Required tasks:
**a)** Please rewrite the paragraph of the court opinion excerpt that begins "Errors in jury instructions are typically reviewed" as a short list, keeping its main facts.
**b)** Carry the court opinion excerpt forward from its last sentence.

start Document extract

Finally, we find unpersuasive appellant's argument that instructional error occurred because the trial court's modified instruction under CALCRIM No. 505 did not state that defense of another applies to attempted manslaughter. Pursuant to the instructions given under CALCRIM No. 604, the jurors were told that appellant was not guilty of any crime if he acted in complete defense of another. The trial court's instructions do not appear confusing or contradictory. Moreover, we presume the jurors are "intelligent and capable of understanding and applying the court's instructions. [Citation.]" (People v. Gonzales, supra, 51 Cal.4th at p. 940.)

Based on the context of the instructions as a whole, instructional error did not occur. There is no reasonable likelihood the jury applied the instructions in an impermissible manner. Accordingly, this claim fails. In any event, even if instructional error occurred, we also determine that any presumed error was harmless.

3. This record does not establish prejudice.

Appellant argues he was prejudiced from the erroneous instruction under CALCRIM No. 505, claiming "very strong evidence" supported a finding of complete defense of another. He notes that the jury deliberated over a period of three days and he was acquitted on some charges. He asserts the standard of review should occur under Chapman, supra, 386 U.S. 18 and his conviction of attempted voluntary manslaughter should be reversed. We disagree.

Errors in jury instructions are typically reviewed under People v. Watson (1956) 46 Cal.2d 818, 836. (People v. Breverman (1998) 19 Cal.4th 142, 178.) In contrast, review under Chapman, supra, 386 U.S. 18, occurs when instructional error improperly described or omitted an element of an offense, or raised an improper presumption, or directed a finding or a partial verdict upon a particular element. (People v. Flood (1998) 18 Cal.4th 470, 502-503.) Such an alleged error did not occur here. Accordingly, we apply the Watson standard of review. (People v. Breverman, supra, 19 Cal.4th at p. 178.)

end Document extract
start Given records

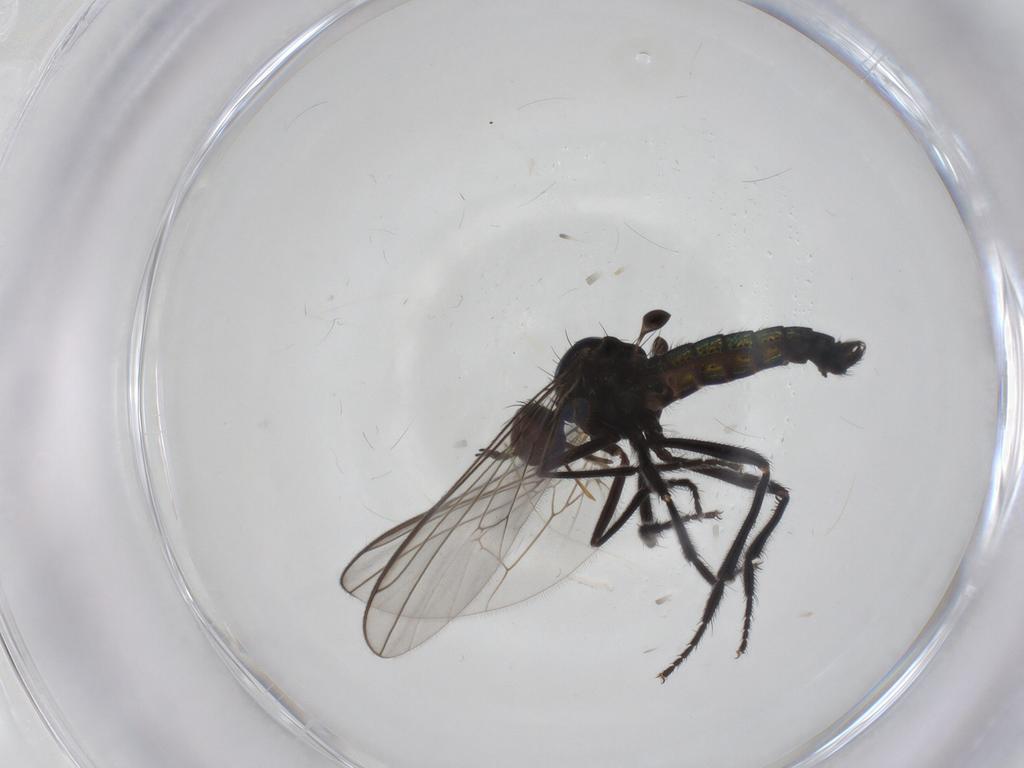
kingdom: Animalia
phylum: Arthropoda
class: Insecta
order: Diptera
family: Empididae
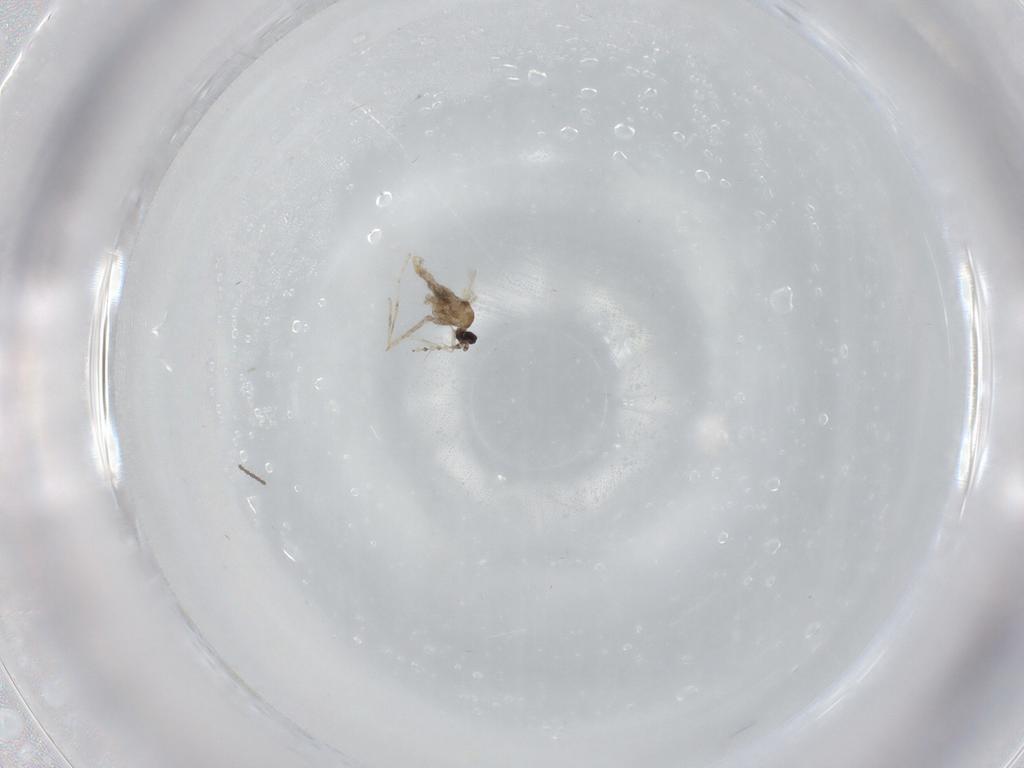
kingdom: Animalia
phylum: Arthropoda
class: Insecta
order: Diptera
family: Cecidomyiidae
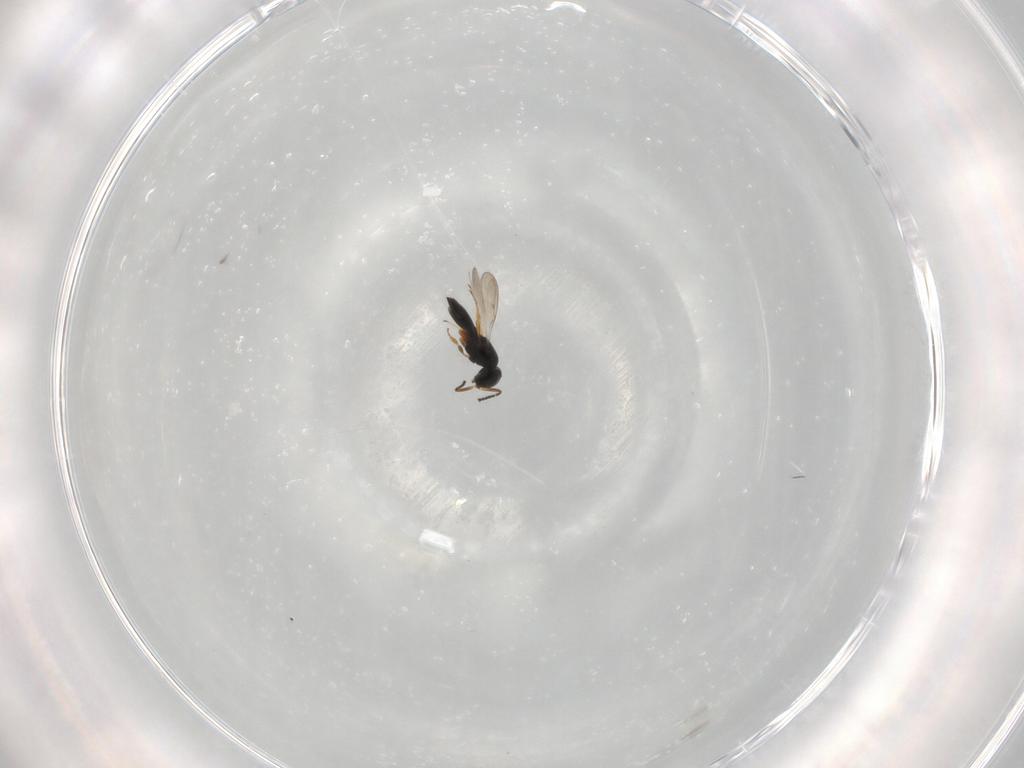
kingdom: Animalia
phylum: Arthropoda
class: Insecta
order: Hymenoptera
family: Scelionidae
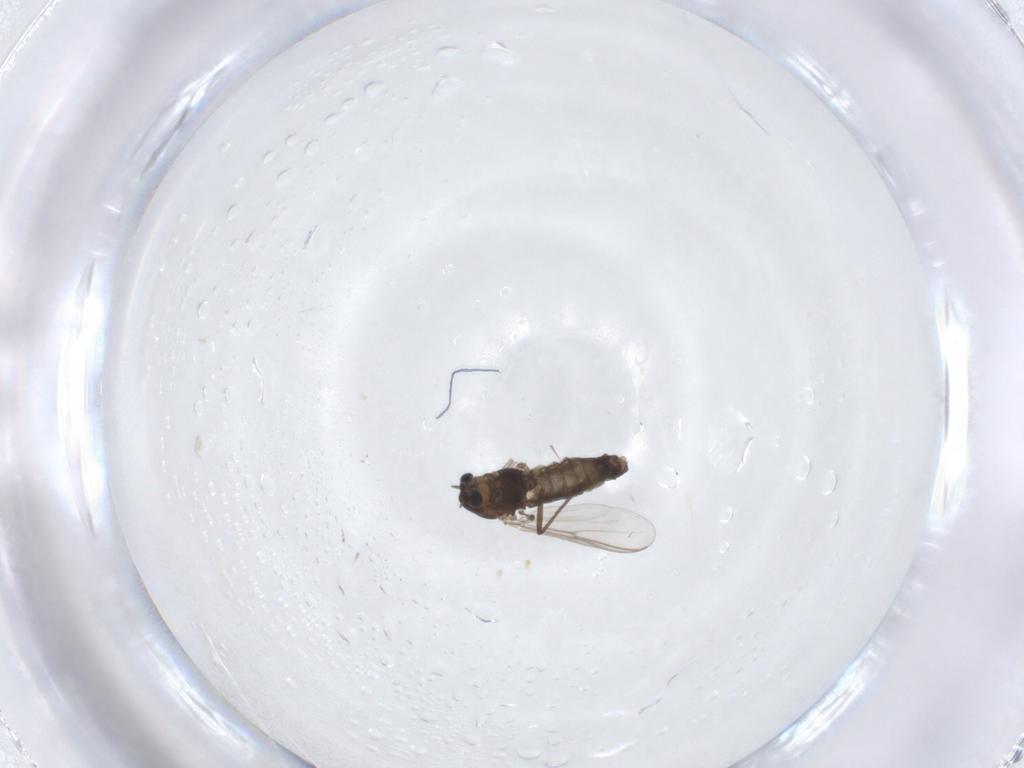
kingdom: Animalia
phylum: Arthropoda
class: Insecta
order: Diptera
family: Chironomidae
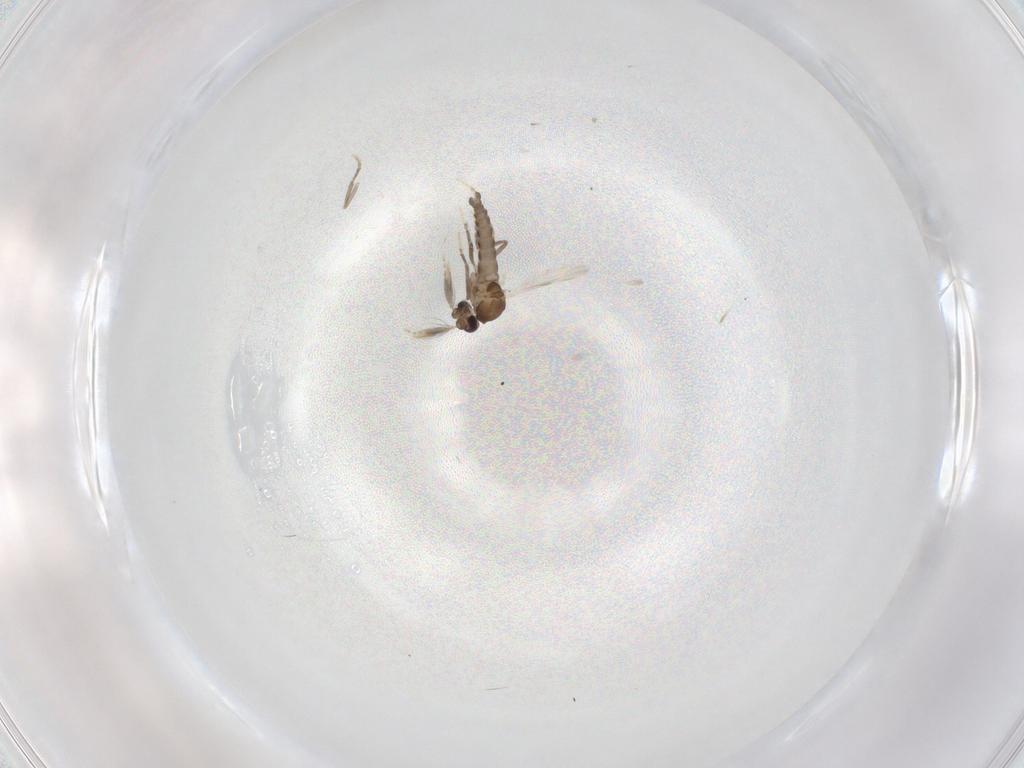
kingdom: Animalia
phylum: Arthropoda
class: Insecta
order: Diptera
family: Ceratopogonidae
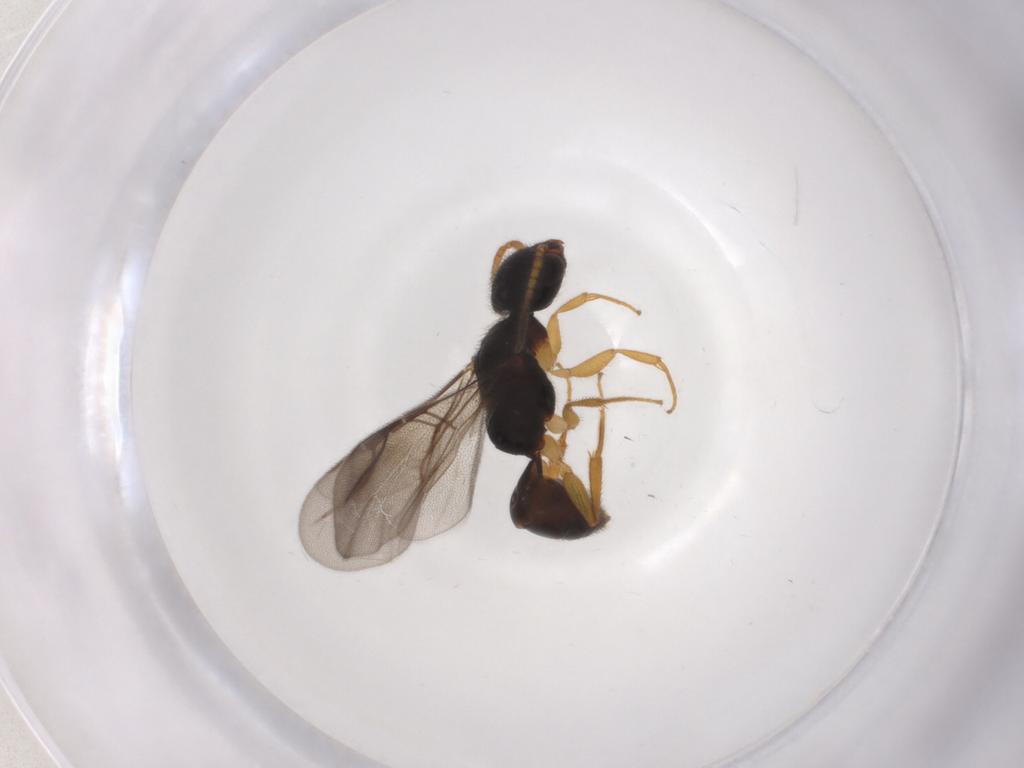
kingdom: Animalia
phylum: Arthropoda
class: Insecta
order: Hymenoptera
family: Bethylidae
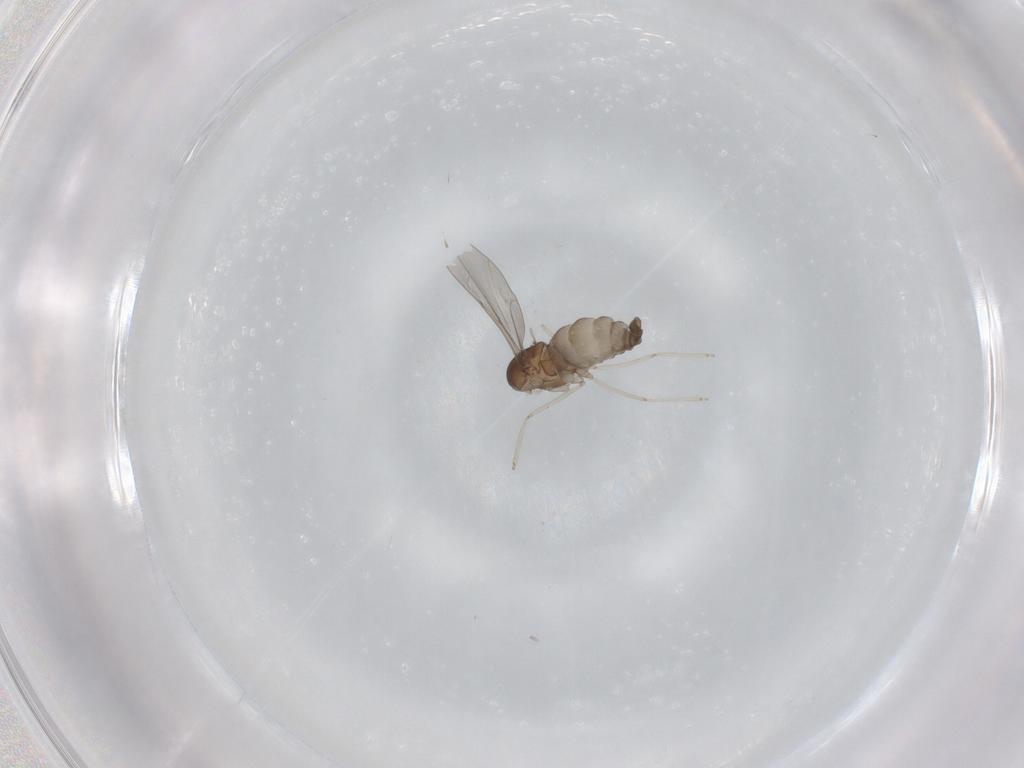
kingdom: Animalia
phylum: Arthropoda
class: Insecta
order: Diptera
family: Cecidomyiidae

end Given records

The answers:
**a)**
- Jury instruction errors are usually reviewed under People v. Watson (1956) 46 Cal.2d 818, 836 (People v. Breverman (1998) 19 Cal.4th 142, 178).
- Chapman, supra, 386 U.S. 18 applies instead when an instruction misdescribed or omitted an element of an offense, raised an improper presumption, or directed a finding or partial verdict on an element (People v. Flood (1998) 18 Cal.4th 470, 502-503).
- No such error occurred here, so the court applies the Watson standard (People v. Breverman, supra, 19 Cal.4th at p. 178).

**b)**
An error requires reversal under Watson only where "an examination of the entire record establishes a reasonable probability that the error affected the outcome." (People v. Breverman, supra, 19 Cal.4th at p. 165, citing People v. Watson, supra, 46 Cal.2d at p. 836 & Cal. Const., art. VI, § 13; accord People v. Wharton (1991) 53 Cal.3d 522, 571.) Our Supreme Court has noted that People v. Watson, supra, 46 Cal.2d at p. 836 "requires a reasonable probability, not a mere theoretical possibility, that the instructional error affected the outcome of the trial." (People v. Blakeley, supra, 23 Cal.4th at p. 94.)

Here, during closing arguments, the prosecutor argued that appellant did not act in complete defense of another. The prosecutor noted that appellant, or someone else, hid the gun immediately after the shooting and appellant lied to the responding deputy. The prosecutor contended that appellant's actions strongly suggested that he knew he was not justified in shooting Juan Carlos. The trial evidence supports the prosecutor's closing arguments.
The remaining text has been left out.